A phylogenetic tree describes the evolutionary relationship among a set of sequences. A phylogenetic tree is used in FuncPatch to guide the estimation of site-specific substitution rates. If you are comfortable with building a phylogenetic tree by yourself, we suggest you to do so. Then, please upload your tree to the FuncPatch server after clicking "Yes" in Input (2). Instead, if you are not familiar with phylogenetic software, please click "No" in Input (2) and FuncPatch will construct a phylogenetic tree automatically. The quality of the automatically reconstructed tree is lower than the state-of-the-art phylogenetic software. If you decide to upload your own tree, please ensure that the tree is a binary tree in Newick format and the names of leaves in the tree exactly match the sequence IDs in the protein alignment.

(3) PDB file or PDB ID

A protein tertiary structure is important to FuncPatch, since FuncPatch assumes that site-specific substitution rates are spatially correlated in the protein tertiary structure. FuncPatch accepts either a PDB file or a PDB ID. After you provide a PDB file or ID to FuncPatch, a list of chains in the PDB structure will appear in the web page and you should choose a PDB chain in the PDB structure which corresponds to a sequence in your protein alignment.

(4) Query sequence ID

The query sequence ID in Input (4) corresponds to a sequence in the alignment which is effectively identical to the sequence of the selected PDB chain. Note that this input option is not shown in Figure 1 for simplicity.

(5) Genetic code option

FuncPatch uses the PROTPARS program in PHYLIP to infer the most parsimonious number of substitutions for each site. To do so, the users must provide a genetic code corresponding to the protein alignment. FuncPatch supports 5 different genetic codes:
• Standard (NCBI transl_table=1)
• Universal mitochondrial (NCBI transl_table=4)
• Vertebrate mitochondrial (NCBI transl_table=2)
• Invertebrate mitochondrial (NCBI transl_table=5)
• Yeast mitochondrial (NCBI transl_table=3)

Please make sure that the genetic code is the correct one for your alignment.

(6) Surface residue option

You can perform the analyses based on either all residues in the PDB chain or only surface residues in the PDB chain. Sometimes it is interesting to use only surface residues because surface residues are more likely to be functional. Using only surface resides can also speed up the analyses. A residue is considered to be on the protein surface if its relative solvent accessibility is greater than 20%.

4. Output format

After you successfully submit your job to the FuncPatch server, the page will be redirected to a waiting page automatically. Please bookmark this page if your want to return to the result page later. Typically it takes from seconds to minutes to analyze a single dataset. After the computation is finished, the waiting page will be redirected to the output page. The output page is self-explanatory and it should be relatively easy to figure out its meaning.

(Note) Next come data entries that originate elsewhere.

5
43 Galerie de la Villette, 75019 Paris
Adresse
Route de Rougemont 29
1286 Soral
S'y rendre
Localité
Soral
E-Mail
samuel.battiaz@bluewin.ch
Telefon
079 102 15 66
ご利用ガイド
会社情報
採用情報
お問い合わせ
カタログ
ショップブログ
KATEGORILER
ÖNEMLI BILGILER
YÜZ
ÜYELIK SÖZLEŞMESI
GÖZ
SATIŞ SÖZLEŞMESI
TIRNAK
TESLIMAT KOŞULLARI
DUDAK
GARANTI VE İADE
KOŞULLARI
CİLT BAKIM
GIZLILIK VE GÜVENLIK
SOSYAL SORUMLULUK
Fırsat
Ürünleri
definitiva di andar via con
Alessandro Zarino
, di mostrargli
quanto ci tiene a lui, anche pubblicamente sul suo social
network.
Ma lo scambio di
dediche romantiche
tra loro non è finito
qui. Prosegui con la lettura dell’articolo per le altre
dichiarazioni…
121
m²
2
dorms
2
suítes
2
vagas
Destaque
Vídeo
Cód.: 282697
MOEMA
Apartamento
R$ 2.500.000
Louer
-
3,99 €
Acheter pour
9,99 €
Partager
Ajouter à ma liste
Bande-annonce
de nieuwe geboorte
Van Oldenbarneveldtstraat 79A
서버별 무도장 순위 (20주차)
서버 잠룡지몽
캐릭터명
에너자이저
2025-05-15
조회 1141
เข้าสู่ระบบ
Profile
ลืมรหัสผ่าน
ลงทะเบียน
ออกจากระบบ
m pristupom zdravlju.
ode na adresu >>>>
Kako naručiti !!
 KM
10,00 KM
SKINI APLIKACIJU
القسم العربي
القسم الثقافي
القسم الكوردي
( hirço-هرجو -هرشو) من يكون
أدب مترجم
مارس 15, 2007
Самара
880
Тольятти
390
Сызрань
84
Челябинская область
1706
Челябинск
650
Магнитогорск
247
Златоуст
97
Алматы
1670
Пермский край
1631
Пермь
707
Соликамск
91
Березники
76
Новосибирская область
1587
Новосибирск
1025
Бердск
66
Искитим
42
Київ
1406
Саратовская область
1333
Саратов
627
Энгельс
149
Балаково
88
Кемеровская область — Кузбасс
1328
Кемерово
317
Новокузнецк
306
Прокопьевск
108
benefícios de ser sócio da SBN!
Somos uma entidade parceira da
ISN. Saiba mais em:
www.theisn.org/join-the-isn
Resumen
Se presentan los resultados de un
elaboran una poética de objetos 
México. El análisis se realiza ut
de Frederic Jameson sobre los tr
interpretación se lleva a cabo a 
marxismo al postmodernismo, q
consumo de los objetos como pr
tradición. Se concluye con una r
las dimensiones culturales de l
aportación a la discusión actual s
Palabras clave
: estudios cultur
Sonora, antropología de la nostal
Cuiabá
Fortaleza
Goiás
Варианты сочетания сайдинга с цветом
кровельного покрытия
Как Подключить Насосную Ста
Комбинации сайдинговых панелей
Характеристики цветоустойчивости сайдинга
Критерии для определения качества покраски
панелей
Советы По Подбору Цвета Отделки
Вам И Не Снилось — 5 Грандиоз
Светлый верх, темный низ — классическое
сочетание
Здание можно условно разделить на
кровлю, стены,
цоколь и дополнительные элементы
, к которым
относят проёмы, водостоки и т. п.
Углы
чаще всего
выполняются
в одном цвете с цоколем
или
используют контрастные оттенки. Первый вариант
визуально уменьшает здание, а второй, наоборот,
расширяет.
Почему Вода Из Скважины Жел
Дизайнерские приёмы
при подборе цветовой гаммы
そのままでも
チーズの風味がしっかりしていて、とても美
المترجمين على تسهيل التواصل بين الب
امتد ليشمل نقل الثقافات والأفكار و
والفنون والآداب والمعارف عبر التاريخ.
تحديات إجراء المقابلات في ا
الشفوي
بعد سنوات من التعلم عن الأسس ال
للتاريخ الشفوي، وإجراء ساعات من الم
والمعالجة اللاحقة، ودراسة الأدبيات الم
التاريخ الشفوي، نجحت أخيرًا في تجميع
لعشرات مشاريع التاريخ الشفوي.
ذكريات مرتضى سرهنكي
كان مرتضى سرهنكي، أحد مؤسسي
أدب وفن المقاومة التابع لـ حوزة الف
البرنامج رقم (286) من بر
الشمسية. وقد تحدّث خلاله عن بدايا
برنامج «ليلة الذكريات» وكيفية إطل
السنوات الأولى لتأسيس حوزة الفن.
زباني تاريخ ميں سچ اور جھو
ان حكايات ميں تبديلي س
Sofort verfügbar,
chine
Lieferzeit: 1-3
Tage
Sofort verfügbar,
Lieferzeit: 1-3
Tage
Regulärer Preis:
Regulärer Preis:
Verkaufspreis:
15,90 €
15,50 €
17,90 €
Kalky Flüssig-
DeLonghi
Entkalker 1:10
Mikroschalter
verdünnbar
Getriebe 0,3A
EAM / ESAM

The output consists of two sections. The first section (Inputs and User Options) shows the key options specified by users and input files. The second section is the main results. It consists of one figure and two tables. Figure 1 in the result page visualizes the most conserved sites predicted by FuncPatch. By default, 10% of most slowly evolved sites are highlighted by blue. You can change the number of highlighted sites in this figure. Table 1 shows the estimated hyperparameters and log Bayes factor. FuncPatch has two hyperparameters, the characteristic length scale and the signal standard deviation. The log Bayes factor is used to test whether the spatial correlation is significant. If it is large, e.g. great than 8, the spatial correlation of substitution rates may be significant in the dataset. Table 2 lists all sites with estimated site-specific substitution rates and 50% credible intervals. 50% credible intervals indicate how reliable the estimated substitution rates are. Smaller credible intervals suggest that the estimated substitution rates are more reliable in the corresponding sites.